("You'll never be a man, George. You'll always be just a little boy.")

Show All Stories

Snake And A Lake

george harold fulks/


Located about nine miles Southeast of my home here in Hillsboro, Illinois is Coffeen Lake. It's a small body of water that is of sufficient size to produce some good catches of channel cat, bluegill, crappie, stripers, and large mouth bass. And almost any kind of bait or lure will result in successful catches.

I, who was once a fisherman with a boat, trailer, and outboard motor, am now retired from teaching and one might say, semi-retired from angling. I didn't even purchase an Illinois license this year. For one reason, I have many other interests.

Selling a boat, outboard motor, and trailer I owned several years ago, I regressed into some extremely poor survival skills. I can not stand to behead a catfish or hear one grunt in despair when they're removed from water. When I catch any fish, I usually remove the barb from their mouths, look at them admiringly and toss them back into water. Selling my fishing rigs, whatever angling is done now is from the bank of whatever water that looks promising.

But one story worthy of sharing about Coffeen Lake was truly frightening for me. Not much time will be required for others to read it, and it won't take long to compose it.(Down by the old mill stream where I first met you. With your eyes so blue-dressed in gingham too. You were sixteen- my village queen. Down by the old mill stream.)

On one of the mornings I decided to go fishing from the shores of Coffeen Lake, I walked into an area that had been used as a camp site. Although those campers had exited the area, there were remnants of their presence- what was left of their campfire, some paper, beer and soft drink bottles, and a Quacker Oats box.

Casting my spinning tackle line into the lake with night crawler as bait and anchoring my rod with a forked stick in the sand, I sat and awaited for a bite.

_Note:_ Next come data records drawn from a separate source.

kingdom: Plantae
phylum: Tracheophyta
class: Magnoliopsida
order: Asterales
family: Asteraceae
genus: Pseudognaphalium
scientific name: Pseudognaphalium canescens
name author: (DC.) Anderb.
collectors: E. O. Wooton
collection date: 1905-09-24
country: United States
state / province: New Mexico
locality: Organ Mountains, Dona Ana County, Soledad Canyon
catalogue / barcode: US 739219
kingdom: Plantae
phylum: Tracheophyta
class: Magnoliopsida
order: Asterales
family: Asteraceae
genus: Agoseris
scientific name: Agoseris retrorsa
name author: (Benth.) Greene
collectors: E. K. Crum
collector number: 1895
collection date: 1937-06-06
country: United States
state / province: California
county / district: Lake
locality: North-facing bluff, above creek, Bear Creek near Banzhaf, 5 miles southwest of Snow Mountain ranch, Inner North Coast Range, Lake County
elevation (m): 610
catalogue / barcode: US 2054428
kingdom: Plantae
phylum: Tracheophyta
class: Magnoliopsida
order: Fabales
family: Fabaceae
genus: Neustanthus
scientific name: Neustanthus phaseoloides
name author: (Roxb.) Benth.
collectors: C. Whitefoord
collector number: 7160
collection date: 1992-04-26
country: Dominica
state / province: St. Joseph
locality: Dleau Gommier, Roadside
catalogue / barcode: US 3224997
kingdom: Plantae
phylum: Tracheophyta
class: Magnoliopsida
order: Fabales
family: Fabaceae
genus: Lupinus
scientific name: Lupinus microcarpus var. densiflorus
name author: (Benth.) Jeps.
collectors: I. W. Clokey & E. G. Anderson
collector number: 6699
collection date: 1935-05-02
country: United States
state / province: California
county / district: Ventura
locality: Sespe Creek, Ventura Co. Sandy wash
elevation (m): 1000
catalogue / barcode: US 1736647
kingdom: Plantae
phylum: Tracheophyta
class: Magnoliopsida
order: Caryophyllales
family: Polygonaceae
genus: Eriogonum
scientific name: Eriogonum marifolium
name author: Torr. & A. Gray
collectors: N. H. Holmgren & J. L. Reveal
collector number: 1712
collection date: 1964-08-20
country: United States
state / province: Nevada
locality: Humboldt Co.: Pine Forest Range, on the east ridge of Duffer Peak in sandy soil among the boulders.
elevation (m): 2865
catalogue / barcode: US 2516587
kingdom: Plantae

As is often the case when I go fishing, the sun warmed my back and face. I became sleepy. Using the Quaker Oats box as a pillow for that sandy shore, I lay down straddle and flat, drifting into a peaceful state of sleep. But I was soon very abruptly awakened. Something crawled upon my chest. I was suddenly fully awakened.

"What on Earth could that be?" thought George Harold Fulks.

Then slowly reaching my right hand to my chest, I found that whatever was on me was cold, smooth, and somewhat scaly.

Occurring instantly must surely have been the fastest return to an upright position ever accomplished. And a normal sixty-four pulse and 115/74 blood pressure must have reached out of sight.

As I looked down and saw my company- the thing that had crawled on top of me, I was in for a pleasant and happy surprise. On the sand beside me was a magnificiently (adorned with color) king snake. Likely is that I was the first human being that snake had ever seen. As I watched, it crawled away under some leaves.

I've read several stories about snakes making contact with humans. Some of the stories involved snakes that are deadly poisonous. But my encounter, while it is a pleasant thought and memory, ended happily for both that king snake and me.